There you have it guys, an open carry with a full-size gun. Hey guys, I’ve got my open carry guns on. In Louisiana it’s legal to carry open. I’ve got one of my favorite AR’s. I love these things. I make a living with them. I train with them. This is who I am. Both of these guns are who I am.

I want to give you an idea by posturing and by public perception, and also how to be polite with a firearm. Here I am. I’ve got open carry. I’m going to give you a little scenario. Hey, how are you doing sir? Same scenario, what’s changed? All of a sudden I’m posturing that I have a firearm. My hand is on my firearm. That’s really putting the other guy on the spot instantly. You’re in his face. What is he going to do? You don’t know.

The same thing with this long-gun. It’s on my back. Hey I’m just another friendly fellow you know. Hey, how are you doing? Okay. What’s changed? Everything has changed. My posturing has changed. It’s the same firearm, different presentation. Now all of a sudden, you’re on the spot. What am I going to do? What are my intentions? Your window of opportunity to react to who I am and what I’m going to do has been compromised.

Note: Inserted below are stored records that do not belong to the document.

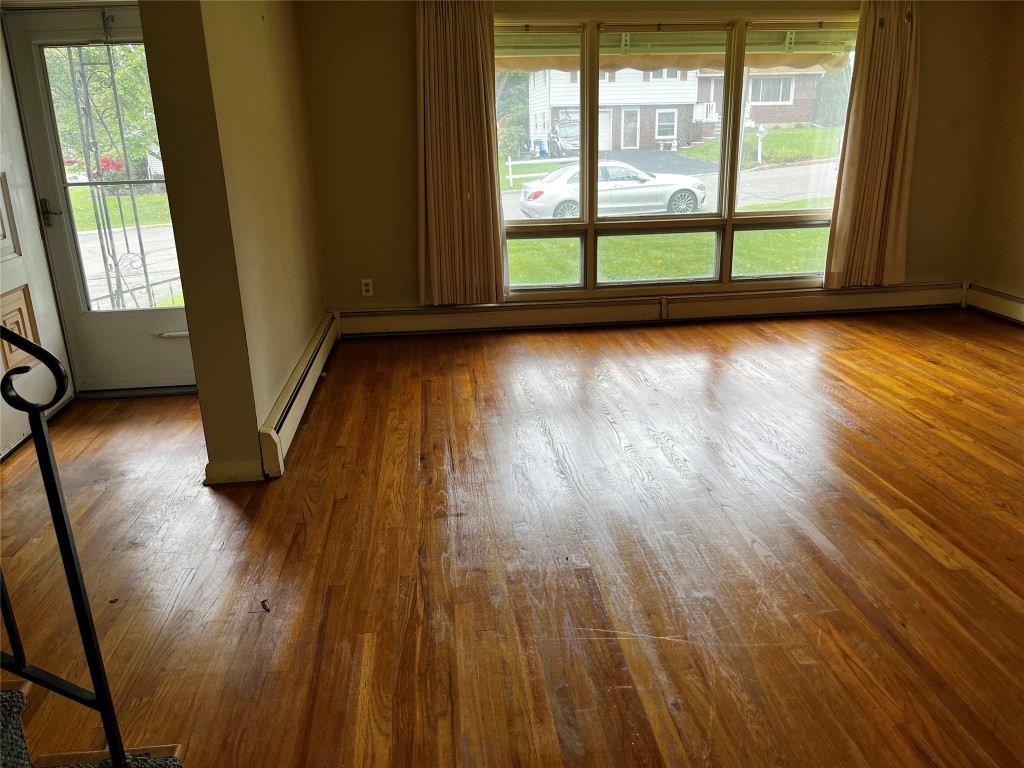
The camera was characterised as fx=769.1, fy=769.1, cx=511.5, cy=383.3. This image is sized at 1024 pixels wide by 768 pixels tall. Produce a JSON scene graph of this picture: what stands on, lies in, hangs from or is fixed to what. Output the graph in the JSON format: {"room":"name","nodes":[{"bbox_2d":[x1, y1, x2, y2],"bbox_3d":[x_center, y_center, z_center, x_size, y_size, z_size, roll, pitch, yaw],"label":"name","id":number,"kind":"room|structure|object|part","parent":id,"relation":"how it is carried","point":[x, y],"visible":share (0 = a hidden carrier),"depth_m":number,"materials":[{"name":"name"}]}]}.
{"room":"living room","nodes":[
{"label":"living room","id":0,"kind":"room"},
{"bbox_2d":[0,17,74,457],"bbox_3d":[-2.347,-0.701,3.447,0.110,2.043,0.925,-3,19,-5],"label":"white door","id":1,"kind":"structure","parent":0,"point":[11,282],"depth_m":3.69,"materials":[{"name":"white paint"}]},
{"bbox_2d":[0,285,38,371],"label":"door panel","id":2,"kind":"object","parent":1,"relation":"attached to","point":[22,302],"visible":0.65,"depth_m":3.61,"materials":[{"name":"brown wood"}]},
{"bbox_2d":[5,7,200,392],"bbox_3d":[-2.045,-0.931,4.124,0.930,1.994,0.130,-3,19,-5],"label":"storm door","id":3,"kind":"structure","parent":0,"point":[160,319],"depth_m":4.13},
{"bbox_3d":[-2.312,-0.865,3.894,0.110,0.108,0.143,-3,19,-5],"label":"door handle","id":4,"kind":"part","parent":3,"relation":"part of","materials":[{"name":"metal"}]},
{"bbox_2d":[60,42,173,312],"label":"door window","id":5,"kind":"object","parent":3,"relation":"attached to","point":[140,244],"visible":0.66,"depth_m":4.14,"materials":[{"name":"clear glass"}]},
{"bbox_3d":[-1.835,-0.265,4.234,0.212,0.037,0.097,-3,19,-5],"label":"door handle","id":6,"kind":"part","parent":3,"relation":"part of","materials":[{"name":"metal"}]},
{"bbox_2d":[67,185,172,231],"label":"lawn","id":7,"kind":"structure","parent":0,"point":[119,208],"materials":[{"name":"green plant"}]},
{"bbox_2d":[138,0,324,483],"bbox_3d":[-1.271,-1.143,4.019,0.191,2.514,2.525,-3,19,-5],"label":"partition wall","id":8,"kind":"structure","parent":0,"point":[255,424],"depth_m":3.15,"materials":[{"name":"beige paint"}]},
{"bbox_2d":[202,459,264,483],"bbox_3d":[-1.174,0.340,3.287,0.214,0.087,0.272,-3,19,-5],"label":"baseboard","id":9,"kind":"structure","parent":8,"relation":"attached to","point":[240,470],"depth_m":3.19,"materials":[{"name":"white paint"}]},
{"bbox_2d":[259,312,337,478],"bbox_3d":[-1.104,-0.020,4.121,0.067,0.195,1.985,-3,19,-5],"label":"left baseboard heater","id":10,"kind":"object","parent":8,"relation":"attached to","point":[299,394],"visible":0.91,"depth_m":3.70,"materials":[{"name":"white metal"}]},
{"bbox_2d":[0,309,1023,767],"bbox_3d":[0.659,0.742,2.309,6.865,0.113,7.110,-3,19,-5],"label":"floor","id":11,"kind":"structure","parent":0,"point":[908,538],"depth_m":2.63,"materials":[{"name":"brown wood"}]},
{"bbox_2d":[0,677,183,767],"bbox_3d":[-1.401,0.186,0.568,2.373,1.983,1.772,-3,19,-5],"label":"staircase","id":12,"kind":"structure","parent":11,"relation":"on","point":[9,691],"depth_m":1.51,"materials":[{"name":"grey carpet"}]},
{"bbox_2d":[0,323,129,767],"bbox_3d":[-1.034,0.078,1.113,0.821,1.716,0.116,-3,19,-5],"label":"stair railing","id":13,"kind":"object","parent":12,"relation":"on","point":[58,530],"visible":0.99,"depth_m":1.23,"materials":[{"name":"black metal"}]},
{"bbox_2d":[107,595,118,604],"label":"debris","id":14,"kind":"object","parent":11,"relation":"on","point":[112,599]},
{"bbox_2d":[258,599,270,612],"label":"debris","id":15,"kind":"object","parent":11,"relation":"on","point":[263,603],"visible":0.96,"depth_m":2.36,"materials":[{"name":"brown"}]},
{"bbox_2d":[301,0,1012,319],"bbox_3d":[1.102,-1.621,5.262,4.846,2.439,0.184,-3,19,-5],"label":"back wall","id":16,"kind":"structure","parent":0,"point":[408,50],"depth_m":5.12,"materials":[{"name":"paint"}]},
{"bbox_2d":[361,278,373,296],"bbox_3d":[-0.989,-0.657,5.250,0.070,0.115,0.009,-3,19,-5],"label":"wall socket","id":17,"kind":"object","parent":16,"relation":"attached to","point":[369,287],"visible":0.99,"depth_m":5.25,"materials":[{"name":"white plastic"}]},
{"bbox_2d":[416,0,507,307],"bbox_3d":[-0.339,-1.500,4.945,0.611,2.057,0.134,-3,19,-5],"label":"left curtain","id":18,"kind":"object","parent":16,"relation":"attached to","point":[486,177],"visible":0.98,"depth_m":4.96,"materials":[{"name":"fabric"}]},
{"bbox_2d":[339,281,964,336],"bbox_3d":[1.069,-0.546,5.512,4.597,0.197,0.071,-3,19,-5],"label":"baseboard heater","id":19,"kind":"object","parent":16,"relation":"attached to","point":[656,315],"visible":0.92,"depth_m":5.48,"materials":[{"name":"white metal"}]},
{"bbox_2d":[499,14,856,298],"bbox_3d":[1.058,-1.557,5.294,2.702,1.797,0.155,-3,19,-5],"label":"window","id":20,"kind":"structure","parent":16,"relation":"in","point":[592,216],"depth_m":5.34,"materials":[{"name":"clear glass"}]},
{"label":"pane","id":21,"kind":"part","parent":20,"relation":"part of","materials":[{"name":"glass"}]},
{"bbox_2d":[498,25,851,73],"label":"awning","id":22,"kind":"object","parent":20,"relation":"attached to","point":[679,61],"visible":0.53,"depth_m":5.24,"materials":[{"name":"beige fabric"}]},
{"bbox_2d":[824,0,921,288],"bbox_3d":[2.519,-1.630,5.229,0.620,2.063,0.135,-3,19,-5],"label":"right curtain","id":23,"kind":"object","parent":16,"relation":"attached to","point":[878,147],"visible":0.97,"depth_m":5.25,"materials":[{"name":"beige fabric"}]},
{"bbox_2d":[967,1,1023,313],"bbox_3d":[3.753,-0.809,2.722,0.170,2.429,5.957,-3,19,-5],"label":"right wall","id":24,"kind":"structure","parent":0,"point":[1020,190],"depth_m":5.29,"materials":[{"name":"paint"}]},
{"bbox_2d":[963,282,1023,324],"bbox_3d":[3.588,-0.028,3.845,0.071,0.185,4.009,-3,19,-5],"label":"baseboard heater","id":25,"kind":"object","parent":24,"relation":"attached to","point":[991,297],"visible":0.94,"depth_m":5.44,"materials":[{"name":"white metal"}]},
{"label":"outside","id":26,"kind":"structure","parent":0,"visible":0},
{"bbox_2d":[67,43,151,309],"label":"wrought iron porch post","id":27,"kind":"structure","parent":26,"point":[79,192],"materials":[{"name":"grey metal"}]},
{"bbox_2d":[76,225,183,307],"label":"street","id":28,"kind":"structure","parent":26,"point":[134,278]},
{"bbox_2d":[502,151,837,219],"label":"street","id":29,"kind":"structure","parent":26,"point":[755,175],"materials":[{"name":"grey asphalt"}]},
{"bbox_2d":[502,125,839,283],"label":"lawn","id":30,"kind":"structure","parent":26,"point":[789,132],"materials":[{"name":"green plant"}]},
{"bbox_2d":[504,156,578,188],"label":"white fence","id":31,"kind":"object","parent":30,"relation":"on","point":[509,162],"visible":0.61,"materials":[{"name":"white plastic"}]},
{"bbox_2d":[755,125,766,163],"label":"mailbox","id":32,"kind":"object","parent":30,"relation":"on","point":[762,130],"visible":0.94,"materials":[{"name":"white"}]},
{"bbox_2d":[524,64,830,153],"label":"house","id":33,"kind":"structure","parent":26,"point":[656,136],"materials":[{"name":"brick"}]},
{"label":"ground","id":34,"kind":"structure","parent":26,"visible":0},
{"bbox_2d":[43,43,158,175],"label":"tree","id":35,"kind":"object","parent":34,"relation":"on","point":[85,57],"visible":0.31,"materials":[{"name":"green plant"}]},
{"bbox_2d":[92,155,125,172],"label":"red flowers","id":36,"kind":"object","parent":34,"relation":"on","point":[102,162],"visible":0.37,"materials":[{"name":"red plant"}]},
{"bbox_2d":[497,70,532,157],"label":"tree","id":37,"kind":"object","parent":34,"relation":"on","point":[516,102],"visible":0.33,"materials":[{"name":"green plant"}]},
{"bbox_2d":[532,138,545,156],"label":"blue bin","id":38,"kind":"object","parent":34,"relation":"on","point":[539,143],"visible":0.93,"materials":[{"name":"blue plastic"}]},
{"bbox_2d":[547,115,580,155],"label":"parked car","id":39,"kind":"object","parent":34,"relation":"on","point":[560,132],"visible":0.44,"materials":[{"name":"metal"}]},
{"bbox_2d":[515,160,707,219],"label":"white car","id":40,"kind":"object","parent":34,"relation":"on","point":[537,192],"visible":0.81,"materials":[{"name":"white metal"}]},
{"bbox_2d":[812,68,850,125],"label":"bush","id":41,"kind":"object","parent":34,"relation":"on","point":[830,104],"visible":0.46,"materials":[{"name":"green plant"}]}
]}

This is a sign of respect. Just like carrying a samurai sword. I found out here recently that a samurai sword carried in the right hand was a gesture of friendship, carried in your left hand means you were ready to draw it and go to war. Posturing means a lot and it means a lot to the public, guys. You are a representation of a good gun owner.

Don’t put people on the spot. Nobody likes to be put on the spot. We all want to be friends and good neighbors, so just remember your carrying open like this is considered posturing, and how you do it means a lot to all gun owners in the United States.

There you have it, open carry versus concealed carry. They both have their strong points. One thing you want to be aware of is all the local ordinances that pertain to gun ownership and concealed open carry. What you want to do guys, you want to train hard and you want to present yourself well in public. You are a representation of all the gun owners in the United States, so be safe and represent us well.